[Opening TEXT SEGMENT section]
Re: Analyzing foreign tables & memory problems

From: "Albe Laurenz" <laurenz(dot)albe(at)wien(dot)gv(dot)at>
To: "Noah Misch *EXTERN*" <noah(at)leadboat(dot)com>
Cc: <pgsql-hackers(at)postgresql(dot)org>
Subject: Re: Analyzing foreign tables & memory problems
Date: 2012-04-30 19:01:54
Message-ID: D960CB61B694CF459DCFB4B0128514C2049FCE85@exadv11.host.magwien.gv.at
Views: Raw Message | Whole Thread | Download mbox | Resend email
Thread:
Lists: pgsql-hackers

Noah Misch wrote:
>> During ANALYZE, in analyze.c, functions compute_minimal_stats
>> and compute_scalar_stats, values whose length exceed
>> WIDTH_THRESHOLD (= 1024) are not used for calculating statistics
>> other than that they are counted as "too wide rows" and assumed
>> to be all different.
>>
>> This works fine with regular tables;

>> With foreign tables the situation is different. Even though
>> values exceeding WIDTH_THRESHOLD won't get used, the complete
>> rows will be fetched from the foreign table. This can easily
>> exhaust maintenance_work_mem.

>> I can think of two remedies:
>> 1) Expose WIDTH_THRESHOLD in commands/vacuum.h and add documentation
>> so that the authors of foreign data wrappers are aware of the
>> problem and can avoid it on their side.
>> This would be quite simple.

> Seems reasonable. How would the FDW return an indication that a value was
> non-NULL but removed due to excess width?

The FDW would return a value of length WIDTH_THRESHOLD+1 that is
long enough to be recognized as too long, but not long enough to
cause a problem.

> Not all databases can cheaply filter out wide column values; by the time the
> remote side has an exact width, the remote I/O damage may already be done. To
> dodge that problem, when a column has "SET STATISTICS 0", the FDW should be
> able to completely omit reading it. (I haven't studied the API needs, if any,
> to make that possible.)
[Closing TEXT SEGMENT section]
* _WORK TO COMPLETE_:
#1 In the message, what length of value would the FDW return to mark a value as too wide?
#2 Echo the stretch of the message from "The FDW would" through "make that possible.)".
The rows that come next have no connection to the message.
[Opening SUPPLIED ENTRIES section]
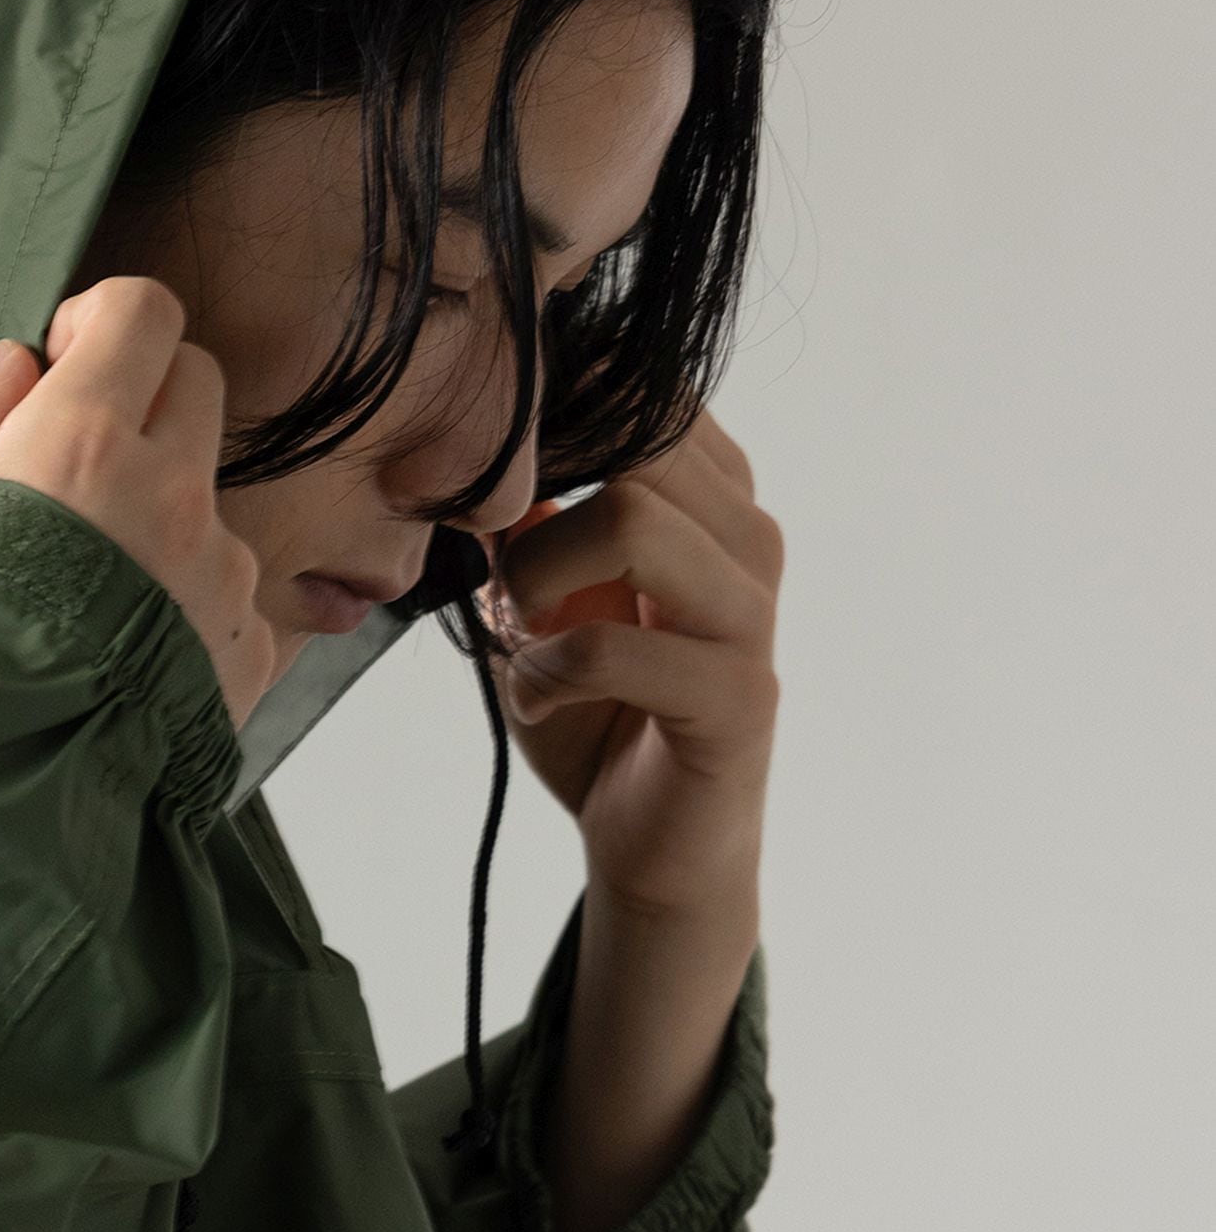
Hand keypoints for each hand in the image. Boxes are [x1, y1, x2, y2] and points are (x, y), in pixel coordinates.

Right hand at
[Closing SUPPLIED ENTRIES section]
[Opening SUPPLIED ENTRIES section]
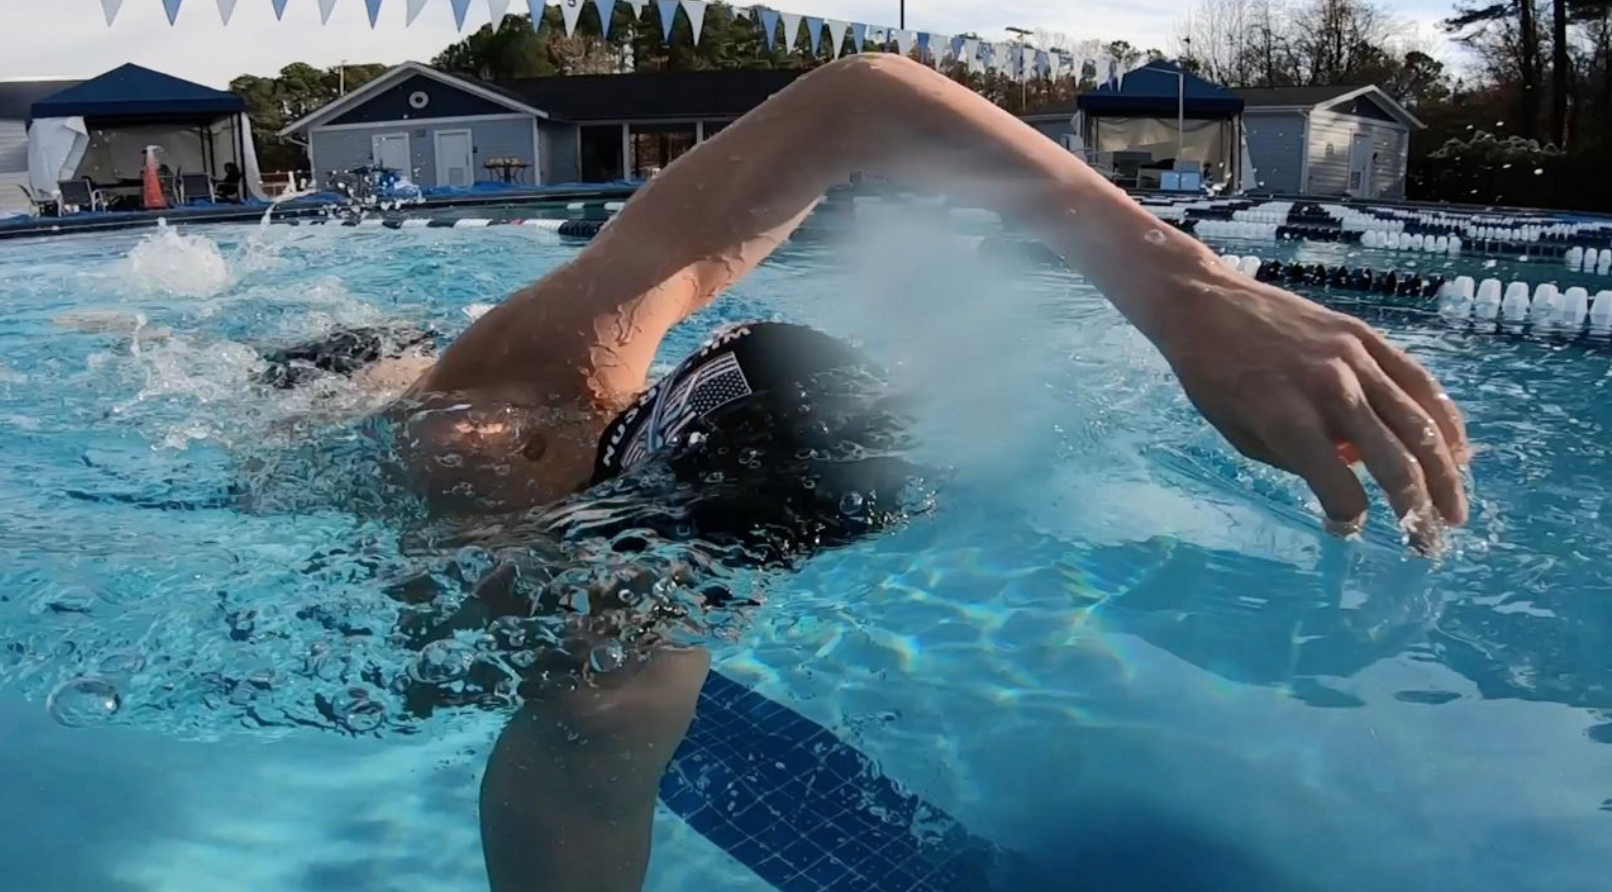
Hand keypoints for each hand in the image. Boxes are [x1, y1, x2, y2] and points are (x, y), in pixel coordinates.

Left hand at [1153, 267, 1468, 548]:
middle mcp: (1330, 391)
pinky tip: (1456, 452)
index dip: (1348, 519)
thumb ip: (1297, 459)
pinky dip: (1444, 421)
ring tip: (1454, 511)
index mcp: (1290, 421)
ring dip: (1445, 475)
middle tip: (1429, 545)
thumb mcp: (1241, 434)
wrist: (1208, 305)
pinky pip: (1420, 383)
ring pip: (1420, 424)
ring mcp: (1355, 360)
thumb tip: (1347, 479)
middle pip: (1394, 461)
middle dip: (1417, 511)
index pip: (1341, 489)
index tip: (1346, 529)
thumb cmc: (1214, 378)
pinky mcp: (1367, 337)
[Closing SUPPLIED ENTRIES section]
* _EXPECTED RESULTS_:
#1 A value of length WIDTH_THRESHOLD+1.

#2
The FDW would return a value of length WIDTH_THRESHOLD+1 that is
long enough to be recognized as too long, but not long enough to
cause a problem.

> Not all databases can cheaply filter out wide column values; by the time the
> remote side has an exact width, the remote I/O damage may already be done. To
> dodge that problem, when a column has "SET STATISTICS 0", the FDW should be
> able to completely omit reading it. (I haven't studied the API needs, if any,
> to make that possible.)